The Bennetts suggest keeping a list of TV-free activities on hand, perhaps near the emergency phone list, so that even in your most tired state, you have easy ideas to fall back on.

Self-Directed Play — Young children are thrilled to be their own bosses, to create their own adventures and storylines. In this category of activities, parents may need to play the part of “supporting actors.” 

At local toy stores, among the hot sellers in this category are the Be Good Company’s “My Little Sandbox” sets: Dino Land, Mermaid and Friends, and Big Builder, to name a few.  Each set is a 10-inch by 10-inch mini-sandbox in a wooden box, with fine play sand, mini-tools and characters for each theme. For mess-conscious parents, kits also include a drop cloth. Rose Calvin, owner of Learning Sprout toy store in Tacoma, says these sets combine a child’s desire to dig and move things around with playing “pretend.”

The Children’s Museum’s Gauldine points out that unplugged play is truly more than play, because little minds learn at every turn. In the museum’s Discovery Bay water table area, children can splash, pour and build dams. “It’s there for a sensory reason,” says Gauldine. “The sensations, brain connections they are making from touching the water — there is a weight, a texture. Some kids may try to taste the water, and those brains need that stimulation to learn.”
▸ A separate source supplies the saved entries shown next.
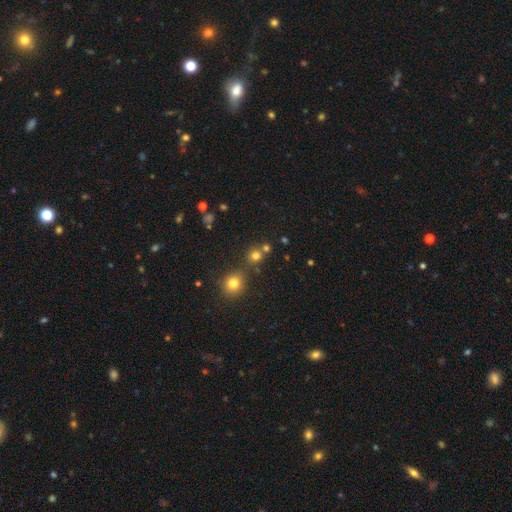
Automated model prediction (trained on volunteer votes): smooth_or_featured: smooth (p=0.74) [alt: star or artifact p=0.19]
how_rounded: round (p=0.89) [alt: in between p=0.10]
merging: none (p=0.69) [alt: merger p=0.20]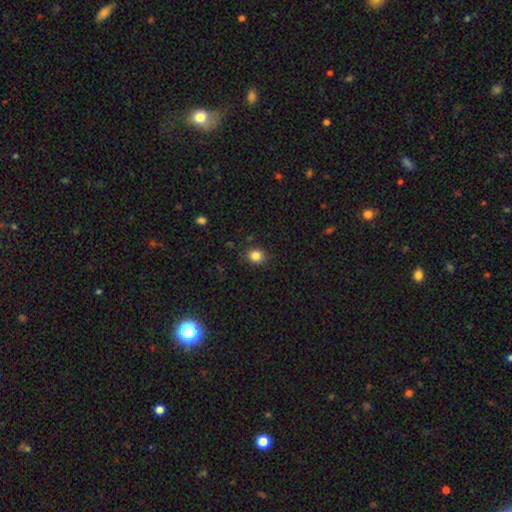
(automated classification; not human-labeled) This is clearly a smooth galaxy (85%). How rounded: likely round (75%). Merging: clearly none (86%).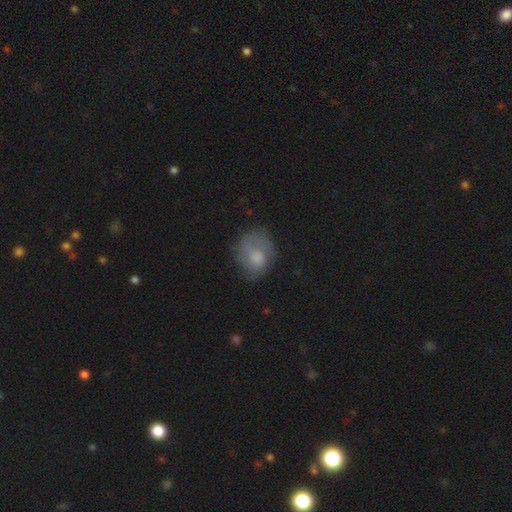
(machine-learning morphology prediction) Smooth or featured? Predicted: smooth (p=0.55). How rounded? Predicted: round (p=0.51). Merging? Predicted: none (p=0.54).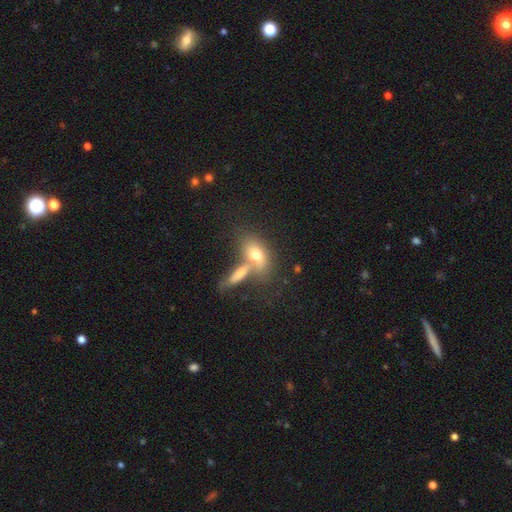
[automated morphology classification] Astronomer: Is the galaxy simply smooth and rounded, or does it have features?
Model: smooth — 68%.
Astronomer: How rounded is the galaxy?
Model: in between — 76%.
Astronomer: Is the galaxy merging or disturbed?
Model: merger — 45% (runner-up: none, 39%).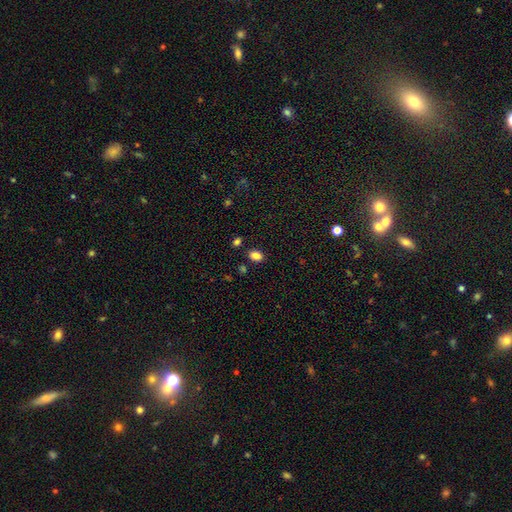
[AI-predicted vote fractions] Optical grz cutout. It shows a smooth galaxy with no disk features (84%) that is in between round and cigar-shaped (78%). Merging: none (85%).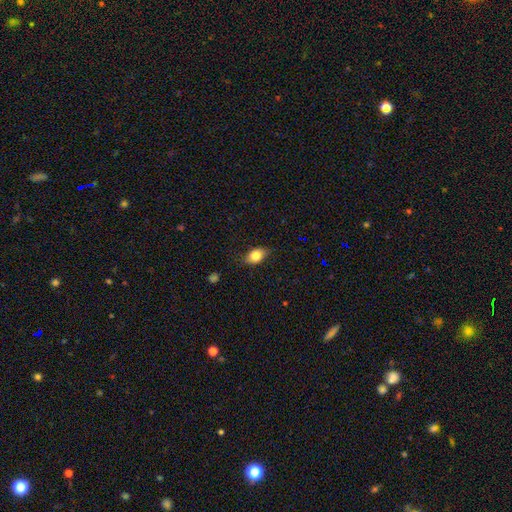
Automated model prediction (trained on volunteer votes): Smooth or featured? Predicted: smooth (p=0.81). How rounded? Predicted: in between (p=0.79). Merging? Predicted: none (p=0.77).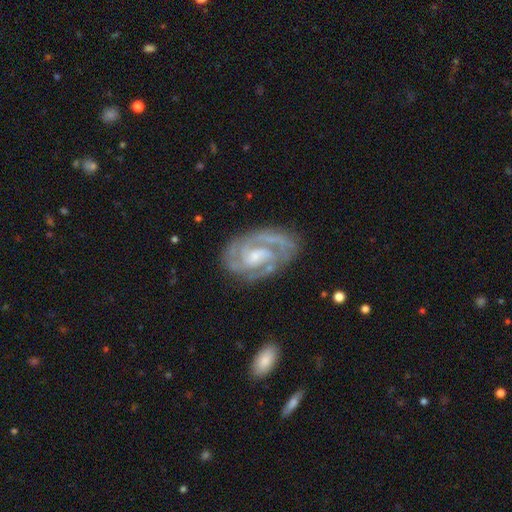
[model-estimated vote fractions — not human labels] Smooth or featured: featured or disk — 89% (smooth — 6%)
Edge-on disk: no — 97% (yes — 3%)
Bar: weak — 44% (no — 41%)
Spiral arms: yes — 97% (no — 3%)
Spiral winding: tight — 57% (medium — 37%)
Spiral arm count: 2 — 62% (3 — 17%)
Bulge size: small — 47% (moderate — 35%)
Merging: none — 74% (minor disturbance — 17%)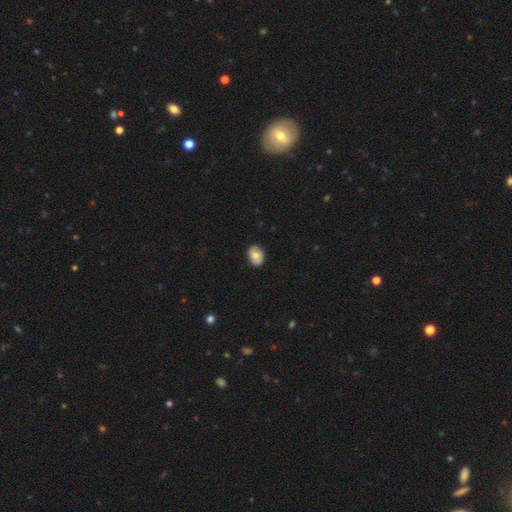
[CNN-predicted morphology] Q: Smooth or featured?
A: smooth (72%); runner-up: featured or disk (20%)
Q: How rounded?
A: in between (74%); runner-up: round (24%)
Q: Merging?
A: none (87%); runner-up: minor disturbance (10%)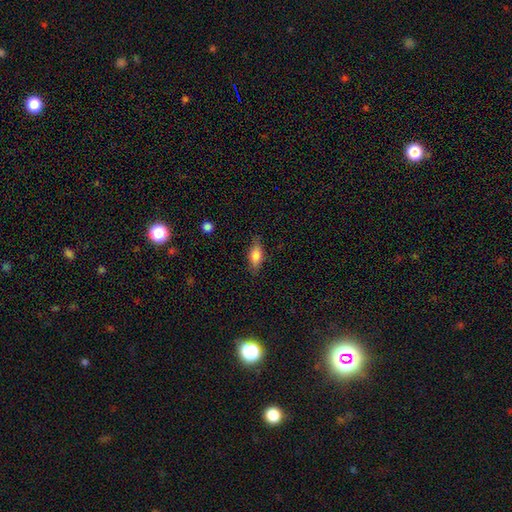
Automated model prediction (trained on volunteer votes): Smooth or featured? smooth (74%)
How rounded? in between (78%)
Merging? none (79%)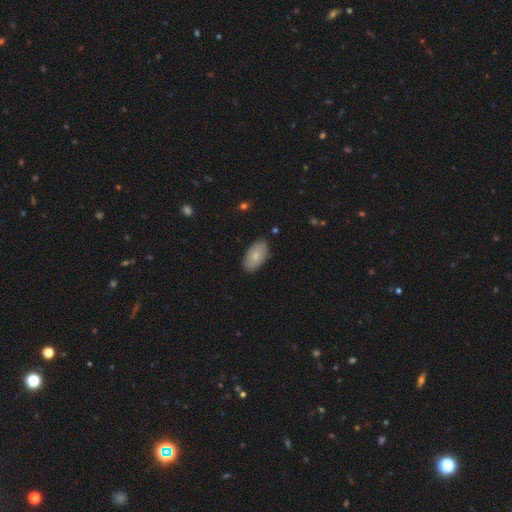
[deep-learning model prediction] Morphology: type=smooth (77%); roundness=in between (95%); merging=none (85%).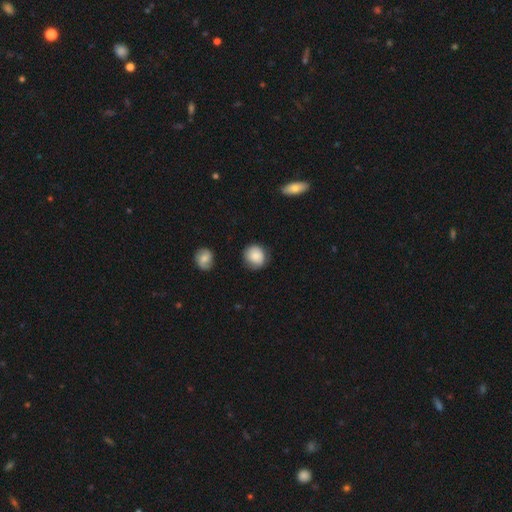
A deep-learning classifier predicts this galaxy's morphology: Q: Smooth or featured?
A: smooth (80%); runner-up: featured or disk (12%)
Q: How rounded?
A: round (83%); runner-up: in between (16%)
Q: Merging?
A: none (76%); runner-up: minor disturbance (18%)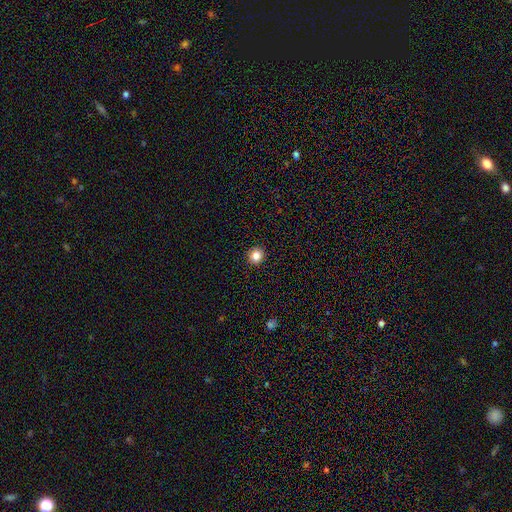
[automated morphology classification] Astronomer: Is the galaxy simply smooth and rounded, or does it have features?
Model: smooth — 83%.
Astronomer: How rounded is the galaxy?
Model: round — 94%.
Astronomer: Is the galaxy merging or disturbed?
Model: none — 93%.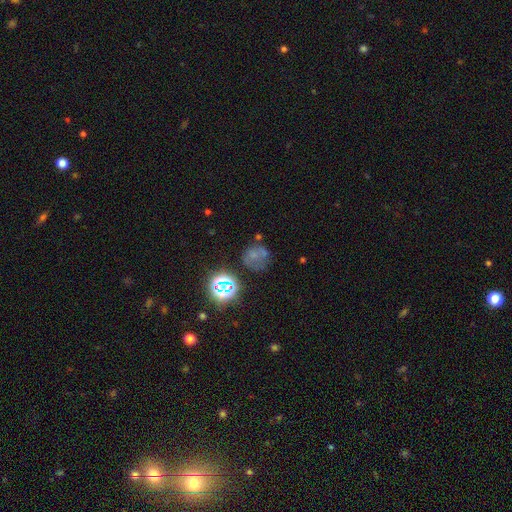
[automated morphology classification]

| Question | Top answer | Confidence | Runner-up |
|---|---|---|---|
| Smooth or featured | star or artifact | 44% | smooth (35%) |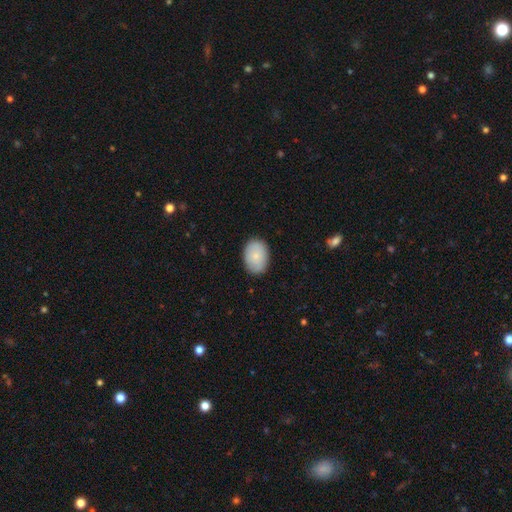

Play with Friends — If you have memories of your own preschool years, chances are, they are not about a TV show you watched. It might be the memory of playing “stowaway”: You and your friends pretending to flee bad pirates in your good-guy ship (aka mom and dad’s bed). Perhaps it was playing with girlfriends, making up stories with favorite dolls that cruised around in a big yellow motor home. 

Remember that good play dates do not require fancy toys. They can be as simple as an indoors fort or a campout. As Connor writes, “As long as there are kitchen tables and blankets in the world, this one’s a classic that will never go out of style.”

And TV-free play can save you money. Kimberly Powell of Seattle no longer pays a hefty cable bill. She used to, until her son Julian turned 2 and she saw how entranced he became, particularly with channels playing commercial after commercial. Now, Julian is 4 years old, watches an hour or less of PBS each day and does not miss the other shows. “That cable was just not worth how expensive it is,” Powell says.

Saving money, allowing your kids more chances to learn, making art projects that can double as special gifts for loved ones: The benefits of unplugged play are many. So power down that remote — or have your preschooler do it. Chances are, they already know how!

Hilary Benson is a freelance writer and mother of three.